Beyond its many musical numbers, a highlight of the show for audience members may be the kinship exhibited by the show’s matron characters, Donna, Tonya and Rosie — the once and future “Donna and the Dynamos” — whose long and storied friendship is evident in “Mamma Mia!” According to Eve Diamond, who plays Donna, it comes naturally to herself, Daphne Trillana (Tonya) and Olive Cooper (Rosie).
“They’re my best friends, so it’s been one of my favorite parts to play,” Diamond said. “Ms. Sparrow-Knapp cried at our audition because our chemistry was so good.”
Sparrow-Knapp later confirmed the alleged tears: “I never cry, but I bawl like a baby when they sing ‘Super Trouper’ — because they’re stellar, and it’s stellar to watch that kind of relationship play forward on-stage,” she said.
Cooper said the trio of friends has also enjoyed acting in a show that puts a range of women’s stories front and center — an experience that has been empowering for all three of the young actors.
“That’s what this show is all about,” Cooper said. “With the three of us being young women ourselves, it’s about just being able to find ourselves in our womanhood and feeling like we don’t need anyone else to assure us or anything in our lives or our stories.”
Trillana said she, Cooper and Diamond, who have been involved in the theater program since middle school and have played a range of stage roles together since then, have enjoyed the larger-than-life characters and big, splashy musical numbers in “Mamma Mia!”
“We’re ‘Donna and the Dynamos,’ putting on a number just like we used to do in the past,” she said. “It’s almost like a memoir — it reminds me of the three of us.”
The three are also cognizant that this is their Yellow Springs High School theater swan-song — and likely the last show all three of them will perform together; both Diamond and Cooper intend to study acting in college, while Trillana will pursue biology or neuroscience.

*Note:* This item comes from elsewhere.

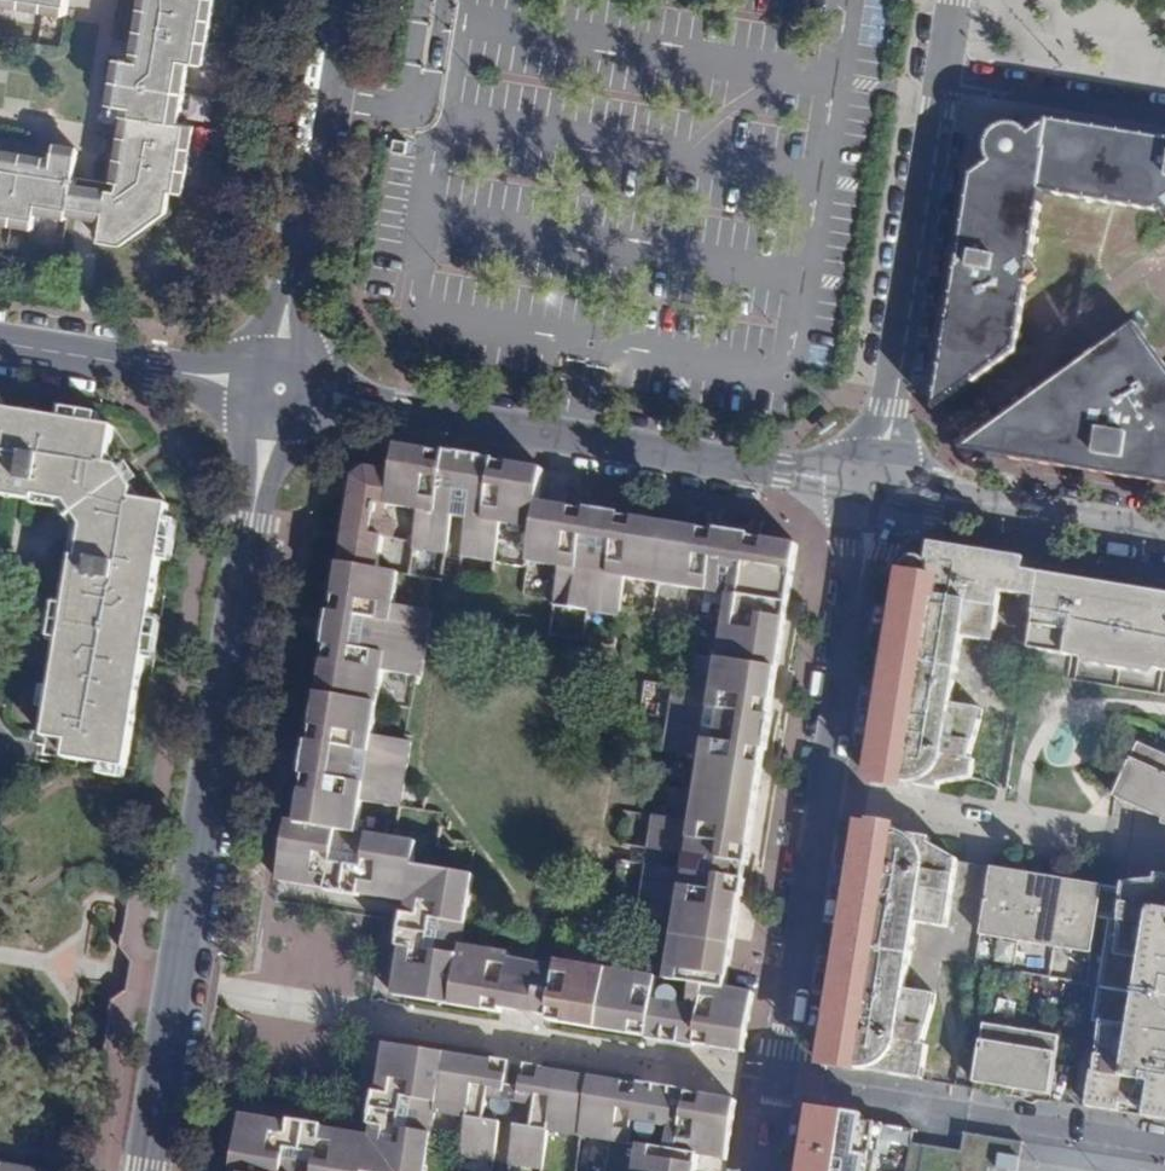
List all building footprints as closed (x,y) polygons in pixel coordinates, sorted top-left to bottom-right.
[(36,215),(67,220),(68,216),(103,222),(100,240),(124,244),(168,213),(172,191),(184,192),(190,151),(195,126),(181,124),(186,92),(191,61),(205,63),(208,46),(209,40),(211,23),(215,0),(141,0),(131,60),(116,58),(109,104),(124,107),(110,189),(73,183),(79,147),(57,143),(54,158),(0,149),(0,224),(11,226),(34,230),(36,215)] [(44,12),(65,16),(68,0),(0,0),(0,5),(44,12)] [(942,407),(948,402),(1017,352),(1023,320),(1017,319),(1020,300),(1015,293),(1041,274),(1033,262),(1044,193),(1161,212),(1164,217),(1164,138),(1051,120),(1051,121),(1046,150),(1038,149),(1038,145),(1037,141),(1035,137),(1033,134),(1031,133),(1028,130),(1022,127),(1017,126),(1010,126),(1002,129),(995,134),(989,145),(989,152),(990,157),(992,163),(995,166),(997,169),(1001,172),(1004,173),(1003,181),(973,176),(972,176),(937,397),(940,402),(942,407)] [(1046,150),(1051,121),(1033,134),(1035,137),(1037,141),(1038,145),(1038,149),(1046,150)] [(995,166),(992,163),(973,176),(1003,181),(1004,173),(1001,172),(997,169),(995,166)] [(1135,381),(1164,360),(1137,323),(1100,350),(1121,379),(1128,380),(1135,381)] [(1164,484),(1164,362),(1164,360),(1135,381),(1128,380),(1121,379),(1100,350),(1058,380),(974,441),(970,444),(973,449),(976,453),(1164,484)] [(934,411),(935,412),(938,409),(942,407),(940,402),(937,397),(934,410),(934,411)] [(86,422),(88,412),(46,405),(44,415),(86,422)] [(86,422),(44,415),(0,407),(0,493),(14,496),(22,497),(22,493),(56,499),(67,514),(71,520),(66,552),(62,552),(60,562),(54,597),(47,638),(40,684),(36,705),(31,735),(54,738),(51,752),(87,758),(113,763),(131,654),(138,613),(147,560),(155,514),(157,503),(132,499),(120,497),(122,485),(106,465),(94,463),(96,451),(101,424),(86,422)] [(963,451),(976,453),(973,449),(970,444),(965,447),(961,449),(962,450),(963,451)] [(502,1015),(503,1008),(522,1011),(550,1016),(549,1021),(648,1037),(676,1041),(745,1053),(755,993),(727,988),(746,869),(777,680),(799,545),(749,537),(716,531),(618,515),(586,510),(559,506),(539,503),(544,469),(398,445),(394,471),(367,467),(355,476),(352,496),(333,610),(327,646),(312,743),(306,777),(298,824),(288,823),(278,883),(325,891),(359,896),(406,904),(405,914),(400,947),(392,998),(502,1015)] [(106,465),(96,451),(94,463),(106,465)] [(132,499),(122,485),(120,497),(132,499)] [(155,514),(147,560),(158,561),(165,516),(155,514)] [(898,612),(1026,562),(1027,557),(932,544),(928,564),(925,561),(921,560),(921,559),(914,559),(910,561),(906,565),(898,612)] [(1026,562),(898,612),(878,731),(870,779),(904,785),(905,784),(940,790),(940,784),(972,777),(976,758),(971,758),(972,753),(982,722),(983,709),(953,705),(963,640),(994,644),(1001,594),(1037,600),(1030,650),(1082,659),(1084,664),(1089,668),(1092,666),(1145,674),(1146,677),(1148,678),(1154,677),(1156,672),(1164,673),(1164,596),(1025,572),(1026,562)] [(47,638),(54,597),(45,596),(41,616),(38,637),(47,638)] [(333,610),(329,610),(324,645),(327,646),(333,610)] [(138,613),(131,654),(142,655),(148,615),(138,613)] [(36,705),(40,684),(31,683),(27,704),(36,705)] [(312,743),(308,742),(303,777),(306,777),(312,743)] [(1117,796),(1151,812),(1164,781),(1164,757),(1139,746),(1117,796)] [(113,763),(87,758),(85,769),(111,773),(113,763)] [(1151,812),(1164,821),(1163,826),(1164,826),(1164,781),(1151,812)] [(863,825),(858,858),(854,882),(828,1040),(824,1065),(923,1081),(925,1070),(927,1046),(923,1045),(936,996),(906,991),(917,923),(946,929),(957,864),(958,860),(949,856),(941,851),(934,843),(932,838),(897,832),(897,831),(863,825)] [(1101,886),(990,870),(979,936),(1015,942),(1053,947),(1092,953),(1101,886)] [(1156,877),(1154,882),(1123,886),(1122,889),(1120,921),(1110,921),(1094,1021),(1100,1021),(1094,1074),(1091,1073),(1088,1096),(1090,1097),(1087,1108),(1164,1121),(1164,878),(1156,877)] [(985,1024),(976,1078),(975,1083),(1013,1090),(1023,1030),(985,1024)] [(1051,1096),(1052,1090),(1061,1036),(1023,1030),(1013,1090),(1051,1096)] [(686,1092),(663,1089),(640,1085),(541,1069),(524,1066),(520,1088),(505,1086),(508,1063),(502,1062),(494,1061),(385,1044),(377,1091),(369,1136),(321,1128),(289,1122),(241,1115),(231,1170),(427,1170),(436,1115),(466,1120),(460,1157),(493,1163),(499,1123),(484,1121),(487,1101),(533,1107),(530,1128),(514,1126),(508,1165),(542,1170),(548,1133),(581,1139),(638,1148),(634,1170),(697,1170),(700,1156),(727,1160),(737,1101),(687,1092),(686,1092)] [(816,1113),(808,1159),(806,1170),(877,1170),(879,1153),(873,1153),(878,1123),(816,1113)] [(289,1120),(289,1122),(321,1128),(322,1125),(302,1122),(289,1120)] [(878,1123),(873,1153),(879,1153),(877,1170),(910,1170),(914,1145),(917,1129),(878,1123)] [(989,1167),(1011,1170),(1018,1170),(1023,1142),(989,1136),(965,1132),(962,1150),(915,1142),(914,1145),(910,1170),(989,1170),(989,1167)]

Reflecting backward but moving forward — not unlike their characters in “Mamma Mia!” — Cooper, Diamond and Trillana ruminated on the bittersweetness of their final show.
“It’s crazy that it’s the last show I’m ever going to do here — I love the younger cast so much and it’s sad to leave them,” Diamond said.
Trillana added: “Oh God, I don’t know how I’m gonna be during closing night — but it’s gonna be rough.”
Taking a break from rehearsing one of the show’s big dance numbers, “Take a Chance On Me,” Cooper said the performances before crowds are not the only part of putting on a show that will be missed.
“These are our last rehearsals,” Cooper said. “I know a lot of the younger kids think of rehearsal as a tedious process, but I’m honestly cherishing every single one that I have left.”
As one generation prepares for its final bow, another will move into center stage: Sophomore Tiger Collins, taking her first lead role as Donna’s daughter, Sophie, said she’s excited to help bring “Mamma Mia!” to audiences.
“All the ensemble people have put in a lot of work to learn their dances and the harmonies, so it’s gonna sound really good, and it’s gonna look really good — and tech has been working on it for months,” she said.
In an appeal to potential audiences, she added: “So just come out and see it — just do it.”
Tickets for “Mamma Mia!” are $15 for general admission, $10 for seniors and $5 for students, and are available online at bit.ly/3kqP6GH.